# Skiing guy wanting to bulk up



## Jxcorex29 (Oct 4, 2015)

Hello everyone, 
 My name is Joseph Rhodes, and I'm looking on information on how to bulk up. I'm a 30 gear old man; weight : 160 lbs., I want some weight and definition for my body. I have no idea how to make a good workout plan or where to start. I have no idea how to make a diet plan. I want to have bigger arms, a flatter stomach, more weight, defined legs. 
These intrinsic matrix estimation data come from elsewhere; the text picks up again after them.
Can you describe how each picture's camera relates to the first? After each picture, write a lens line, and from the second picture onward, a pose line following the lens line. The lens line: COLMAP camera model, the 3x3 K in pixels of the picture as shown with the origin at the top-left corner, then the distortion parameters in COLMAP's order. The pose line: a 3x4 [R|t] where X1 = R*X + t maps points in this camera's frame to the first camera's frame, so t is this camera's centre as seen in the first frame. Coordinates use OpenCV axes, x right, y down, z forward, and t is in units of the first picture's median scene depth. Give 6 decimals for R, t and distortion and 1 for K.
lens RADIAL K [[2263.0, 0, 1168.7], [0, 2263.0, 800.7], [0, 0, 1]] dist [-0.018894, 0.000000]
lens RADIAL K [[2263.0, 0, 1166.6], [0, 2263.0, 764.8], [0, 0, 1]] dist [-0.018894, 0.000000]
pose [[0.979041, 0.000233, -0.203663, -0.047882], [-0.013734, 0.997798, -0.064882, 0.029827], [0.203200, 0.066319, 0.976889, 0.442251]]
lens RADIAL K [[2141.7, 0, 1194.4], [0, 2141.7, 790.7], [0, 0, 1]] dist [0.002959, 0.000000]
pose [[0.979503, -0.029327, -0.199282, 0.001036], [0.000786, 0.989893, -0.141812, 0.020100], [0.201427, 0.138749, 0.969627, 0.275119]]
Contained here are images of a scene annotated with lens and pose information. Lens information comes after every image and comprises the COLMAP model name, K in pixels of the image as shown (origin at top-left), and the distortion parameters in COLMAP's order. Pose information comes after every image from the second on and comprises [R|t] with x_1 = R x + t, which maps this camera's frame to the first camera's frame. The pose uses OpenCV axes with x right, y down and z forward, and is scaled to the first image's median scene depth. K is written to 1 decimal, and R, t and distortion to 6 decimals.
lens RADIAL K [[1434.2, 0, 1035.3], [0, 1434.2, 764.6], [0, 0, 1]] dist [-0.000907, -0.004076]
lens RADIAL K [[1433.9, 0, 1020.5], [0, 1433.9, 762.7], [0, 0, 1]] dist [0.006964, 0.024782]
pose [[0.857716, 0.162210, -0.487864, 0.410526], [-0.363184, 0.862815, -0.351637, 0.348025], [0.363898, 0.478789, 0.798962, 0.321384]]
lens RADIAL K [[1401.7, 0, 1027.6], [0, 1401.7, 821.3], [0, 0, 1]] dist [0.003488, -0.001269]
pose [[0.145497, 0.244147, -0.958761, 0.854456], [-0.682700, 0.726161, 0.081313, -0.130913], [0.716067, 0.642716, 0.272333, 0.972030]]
Sent from my m8 using Tapatalk


----------



## IronJulius (Oct 4, 2015)

first you might want to delete your name

welcome


----------



## SeattlesBest (Oct 4, 2015)

That's all attainable.. Google, meal plans, watch YouTube videos. It's all about reading up. All the information you could ever want is at your finger tips. Start with diet.


----------



## Riles (Oct 4, 2015)

Welcome, spend some time reading the rules and the stickies, these are good but basic goals, you will find more info than you can imagine about diet and training right here


----------



## brazey (Oct 5, 2015)

Welcome.... You signed up in March. Research our training and nutrition forums.


----------



## James Blunt (Dec 7, 2015)

30 years is not old..hahaha


----------



## ABM190 (Dec 7, 2015)

nice to know u guys, haha.......!!!


----------



## Havincharles (Dec 23, 2015)

welcome bro you will learn a lot from here,it's a good place


----------